*** DATASET Section Begins ***
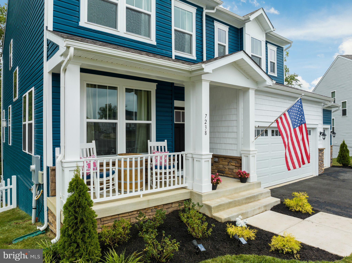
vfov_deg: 56.8
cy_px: 132
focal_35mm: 24
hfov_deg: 71.6
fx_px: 244
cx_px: 176
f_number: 4
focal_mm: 12.29
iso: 100
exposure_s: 1/320
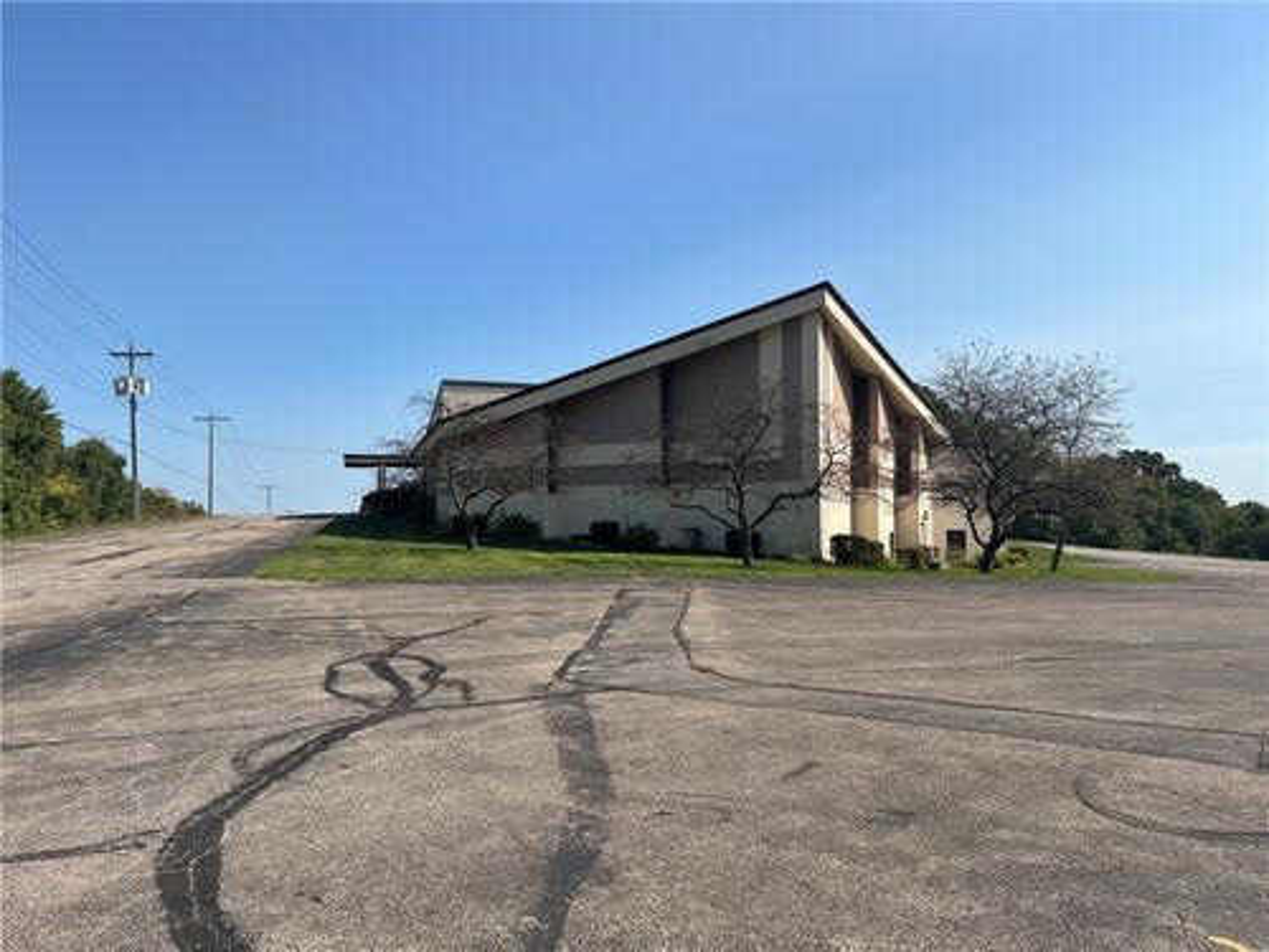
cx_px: 634
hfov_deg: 67.3
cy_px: 476
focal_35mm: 26
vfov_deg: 53.1
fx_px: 953
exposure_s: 1/5319
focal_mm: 5.7
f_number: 1.5
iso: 50
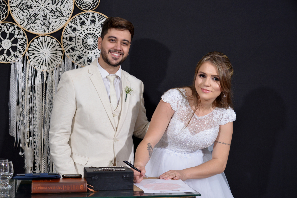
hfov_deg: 39.6
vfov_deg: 27.0
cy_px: 99
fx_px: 413
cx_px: 148
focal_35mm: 50
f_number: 5.6
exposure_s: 1/80
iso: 1600
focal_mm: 50
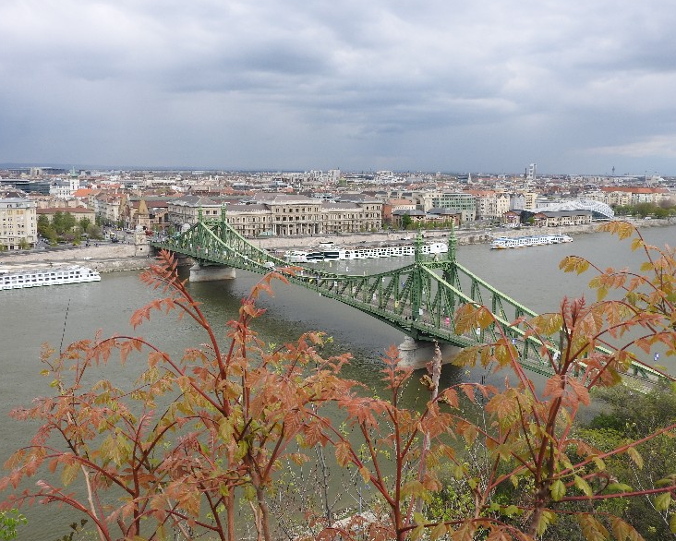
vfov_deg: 45.8
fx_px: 640
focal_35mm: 32
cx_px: 328
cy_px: 272
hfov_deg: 55.6
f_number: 3.5
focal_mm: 5.4
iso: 100
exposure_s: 1/640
*** DATASET Section Ends ***
[INSTRUCTIONS TO FOLLOW]: Return all the records above exactly, pictures omitted.

[PROBLEM SOLUTION]:
vfov_deg: 56.8
cy_px: 132
focal_35mm: 24
hfov_deg: 71.6
fx_px: 244
cx_px: 176
f_number: 4
focal_mm: 12.29
iso: 100
exposure_s: 1/320
cx_px: 634
hfov_deg: 67.3
cy_px: 476
focal_35mm: 26
vfov_deg: 53.1
fx_px: 953
exposure_s: 1/5319
focal_mm: 5.7
f_number: 1.5
iso: 50
hfov_deg: 39.6
vfov_deg: 27.0
cy_px: 99
fx_px: 413
cx_px: 148
focal_35mm: 50
f_number: 5.6
exposure_s: 1/80
iso: 1600
focal_mm: 50
vfov_deg: 45.8
fx_px: 640
focal_35mm: 32
cx_px: 328
cy_px: 272
hfov_deg: 55.6
f_number: 3.5
focal_mm: 5.4
iso: 100
exposure_s: 1/640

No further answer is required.